◆ THE TASK:
Set down the data below without change, skipping the pictures it holds.

◆ PROVIDED DATA:
● ● ● ● ●

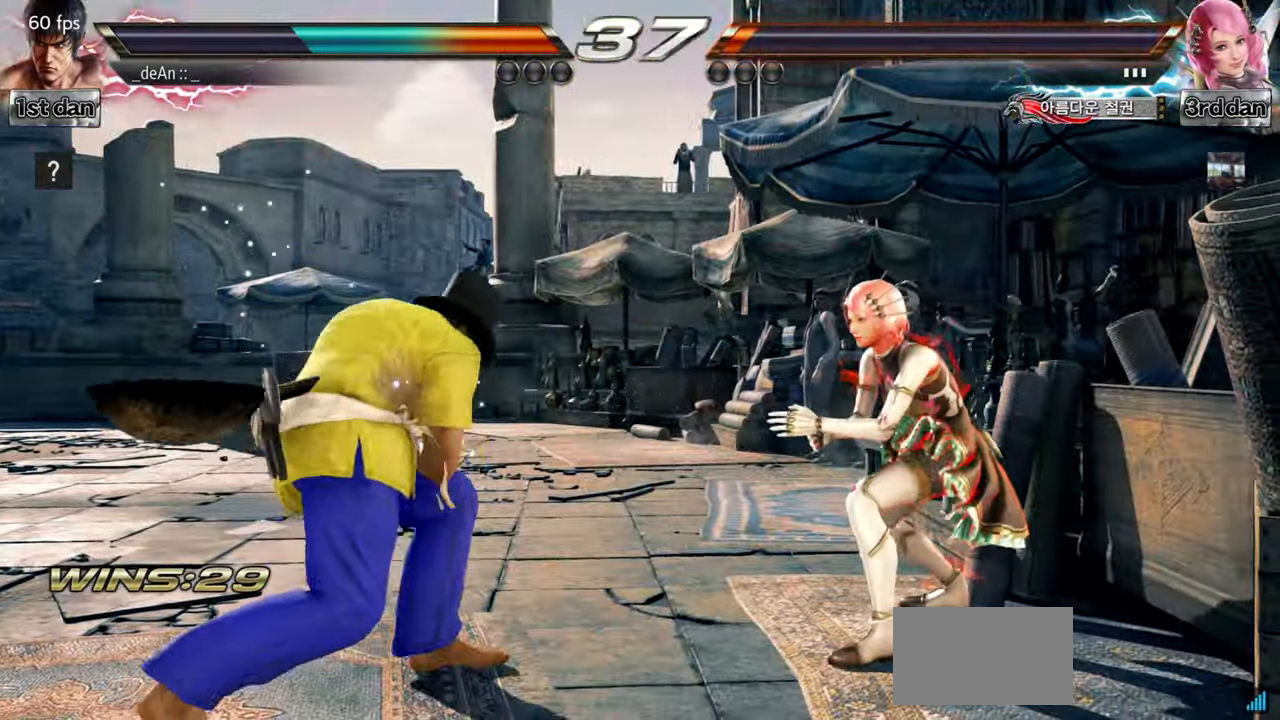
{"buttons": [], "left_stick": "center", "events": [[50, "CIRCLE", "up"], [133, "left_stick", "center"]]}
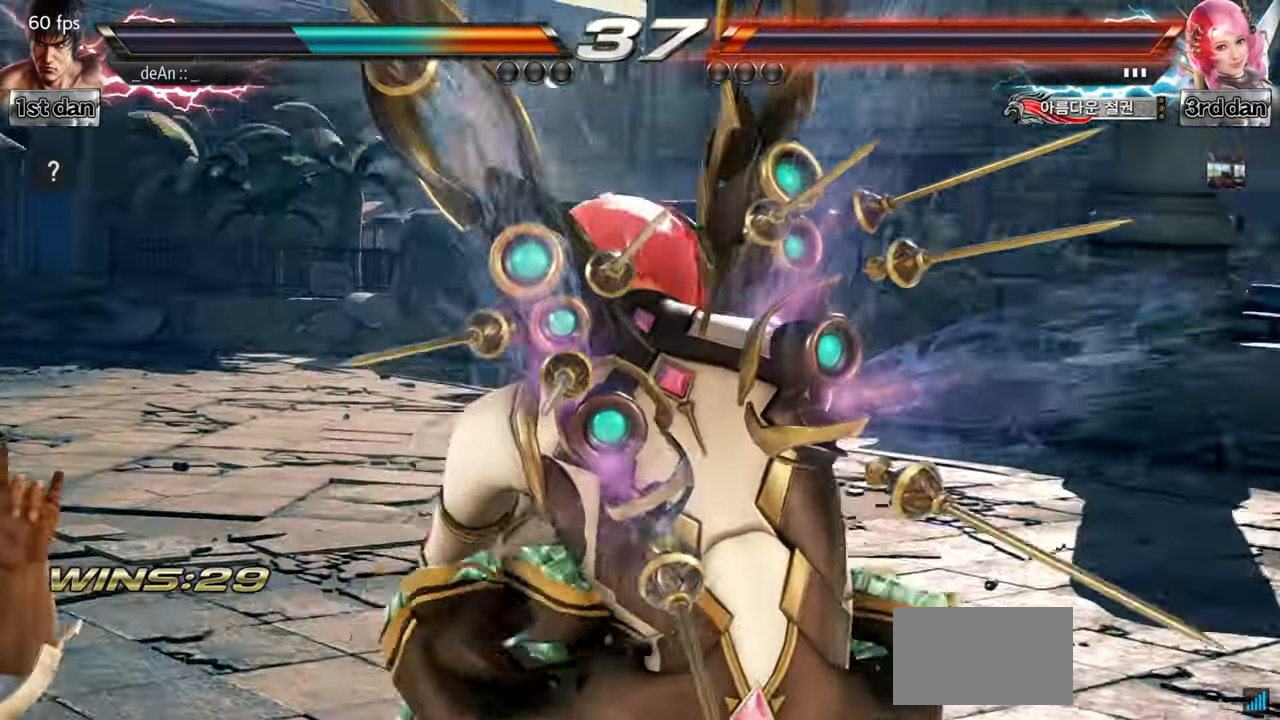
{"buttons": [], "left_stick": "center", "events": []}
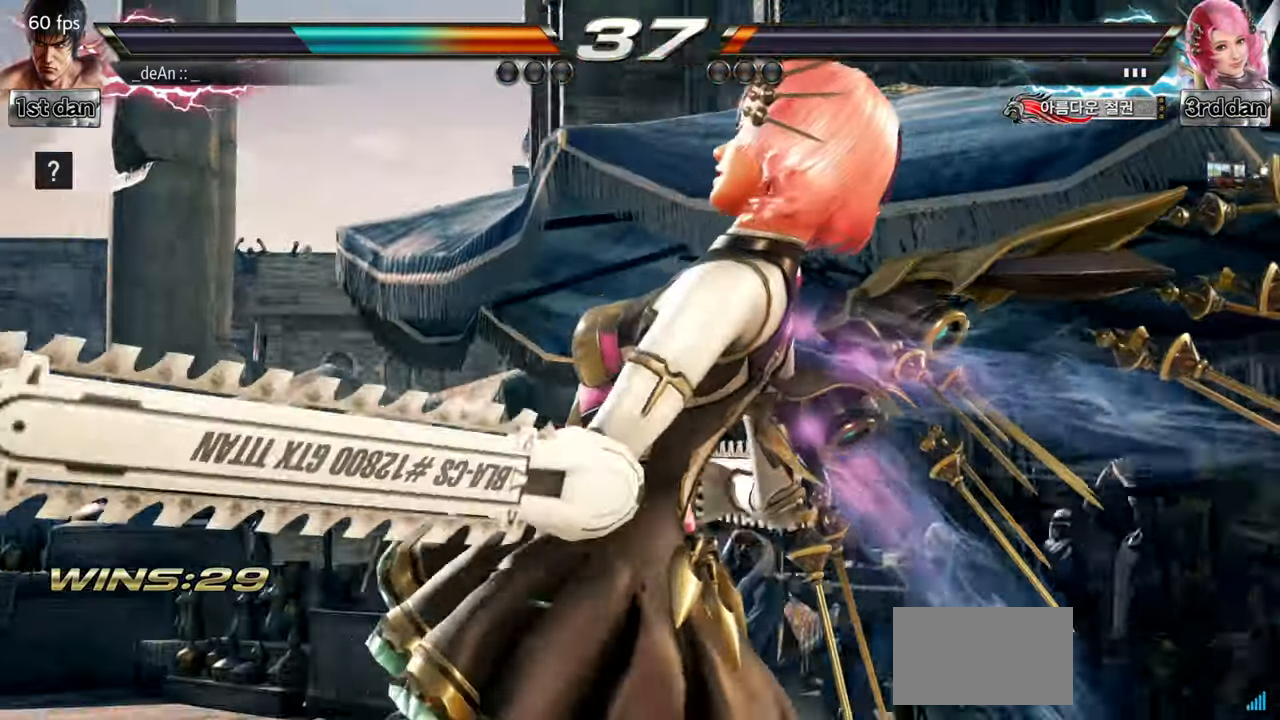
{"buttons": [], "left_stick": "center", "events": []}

● ● ● ● ●

◆ RESULT:
{"buttons": [], "left_stick": "center", "events": [[50, "CIRCLE", "up"], [133, "left_stick", "center"]]}
{"buttons": [], "left_stick": "center", "events": []}
{"buttons": [], "left_stick": "center", "events": []}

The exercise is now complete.